Chapter 2

Danielle arrived back home just as dark was falling. The lovely town house door swung open quietly, and she hung her cloak on a peg and walked into the sitting room to find everyone sitting in the plush chairs around the fire. Jacques had invited Nicola over again, and the two sat beside each other, the young man with his arm over her shoulder. Raoul and Christine sat across from them, the vicomte with his fingers laced through Christine's on the arm of her chair. Danielle paused inside the doorway, careful to keep quiet.

"So how did you and M. le Vicomte meet, Madame Daae?" Nicola was asking. The two in question had their backs to the doorway, and didn't see Danielle tense anxiously.

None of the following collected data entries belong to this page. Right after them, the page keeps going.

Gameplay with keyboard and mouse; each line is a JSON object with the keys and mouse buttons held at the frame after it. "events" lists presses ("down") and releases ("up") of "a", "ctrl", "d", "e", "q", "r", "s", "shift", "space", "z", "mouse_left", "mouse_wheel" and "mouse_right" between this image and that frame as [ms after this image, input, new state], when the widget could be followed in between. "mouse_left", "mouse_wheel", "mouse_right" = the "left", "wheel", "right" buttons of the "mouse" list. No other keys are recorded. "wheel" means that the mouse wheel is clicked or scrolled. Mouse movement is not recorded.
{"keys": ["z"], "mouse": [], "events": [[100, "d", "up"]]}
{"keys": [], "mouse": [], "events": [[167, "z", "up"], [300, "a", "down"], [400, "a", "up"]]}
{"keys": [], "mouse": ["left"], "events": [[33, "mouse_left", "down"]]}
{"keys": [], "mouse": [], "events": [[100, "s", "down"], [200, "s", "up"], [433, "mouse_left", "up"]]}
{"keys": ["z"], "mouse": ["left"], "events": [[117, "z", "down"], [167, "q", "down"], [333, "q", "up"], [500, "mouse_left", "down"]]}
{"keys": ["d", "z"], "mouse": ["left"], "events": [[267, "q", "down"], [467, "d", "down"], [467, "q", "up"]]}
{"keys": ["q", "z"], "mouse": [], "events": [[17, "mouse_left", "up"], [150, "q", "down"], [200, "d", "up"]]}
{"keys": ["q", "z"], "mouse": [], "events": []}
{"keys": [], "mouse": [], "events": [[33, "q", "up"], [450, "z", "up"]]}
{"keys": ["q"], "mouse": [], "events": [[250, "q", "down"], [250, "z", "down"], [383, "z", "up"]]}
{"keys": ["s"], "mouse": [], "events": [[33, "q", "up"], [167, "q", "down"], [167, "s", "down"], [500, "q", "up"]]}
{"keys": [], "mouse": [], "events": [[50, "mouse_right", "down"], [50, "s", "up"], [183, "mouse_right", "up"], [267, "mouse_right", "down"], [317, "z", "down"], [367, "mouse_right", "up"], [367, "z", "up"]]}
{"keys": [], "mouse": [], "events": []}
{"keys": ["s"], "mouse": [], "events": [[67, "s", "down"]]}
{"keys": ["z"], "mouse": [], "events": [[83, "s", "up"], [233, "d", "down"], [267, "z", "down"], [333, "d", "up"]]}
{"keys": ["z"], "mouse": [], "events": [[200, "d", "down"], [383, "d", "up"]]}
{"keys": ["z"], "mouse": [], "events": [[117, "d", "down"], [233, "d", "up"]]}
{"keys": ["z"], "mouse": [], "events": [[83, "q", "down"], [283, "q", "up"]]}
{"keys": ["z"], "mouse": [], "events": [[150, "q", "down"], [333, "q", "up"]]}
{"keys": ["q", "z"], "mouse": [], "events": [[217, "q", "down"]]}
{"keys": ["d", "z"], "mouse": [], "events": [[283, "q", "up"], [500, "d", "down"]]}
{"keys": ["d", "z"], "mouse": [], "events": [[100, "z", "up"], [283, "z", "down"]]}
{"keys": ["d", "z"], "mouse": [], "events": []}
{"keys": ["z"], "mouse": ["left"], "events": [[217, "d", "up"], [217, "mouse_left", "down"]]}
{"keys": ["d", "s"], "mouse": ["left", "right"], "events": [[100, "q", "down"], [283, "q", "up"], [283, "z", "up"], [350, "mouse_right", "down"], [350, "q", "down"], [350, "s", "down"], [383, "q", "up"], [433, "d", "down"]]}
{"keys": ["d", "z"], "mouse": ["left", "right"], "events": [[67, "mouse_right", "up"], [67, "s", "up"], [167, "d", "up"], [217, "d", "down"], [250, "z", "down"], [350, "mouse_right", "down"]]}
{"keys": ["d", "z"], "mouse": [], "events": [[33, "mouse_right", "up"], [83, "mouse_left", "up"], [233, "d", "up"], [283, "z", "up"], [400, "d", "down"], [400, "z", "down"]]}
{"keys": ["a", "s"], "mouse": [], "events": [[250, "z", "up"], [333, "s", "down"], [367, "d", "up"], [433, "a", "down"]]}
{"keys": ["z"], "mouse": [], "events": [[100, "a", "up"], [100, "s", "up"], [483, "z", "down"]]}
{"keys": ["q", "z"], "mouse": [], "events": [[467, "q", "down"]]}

Christine laughed, light and dismissive, but their daughter saw her hand squeeze her husband's.

"I'm sure you've already heard all about it, Nicola."

"But only rumors, madame. What really happened?" She leaned forward, and Jacques and Danielle imitated her. Even her older brother was intrigued, although he normally left such snooping to his sister. The siblings were more curious than the rest of Paris, considering how no one shared the rumors with them.

"We met at the Opera," Raoul said, "had our secret engagement, and ran off to have a quiet wedding in Scandinavia."

"What about your daring rescue from that terrible genius? The disaster with Don Juan and the chandelier? Is all that true?" Danielle and Jacques echoed her in their minds. Is it true?

"He was a terrible genius," Christine murmured, her eyes fixed on the distant past. Danielle's breath caught as she though of Erik whispering her name with such pain just before Madame Giry had interrupted them. "But with such a twisted soul…"

"It wasn't much of a rescue, though," Raoul added as he stared at the fire. "Christine saved me from the monster, not me her."

"What about Don Juan?" Danielle asked with bated breath, drawing attention to herself for the first time. Raoul and Christine looked back at her, shaking off their secret past.

"Danielle, what have you been up to all day?" Christine asked genuinely. The opportunity slipped through Danielle's fingers like smoke. Just like it always did.

"Practicing," she admitted dejectedly, which was true. After Erik had vanished and the strains of the violin long died away, she had eventually managed to rise from her thoughts and played her own composition. Christine and Raoul were still watching her, and Danielle suddenly feared that her father's sharp gaze would see right through her. His eyes were so familiar that a guilty lump formed in her throat.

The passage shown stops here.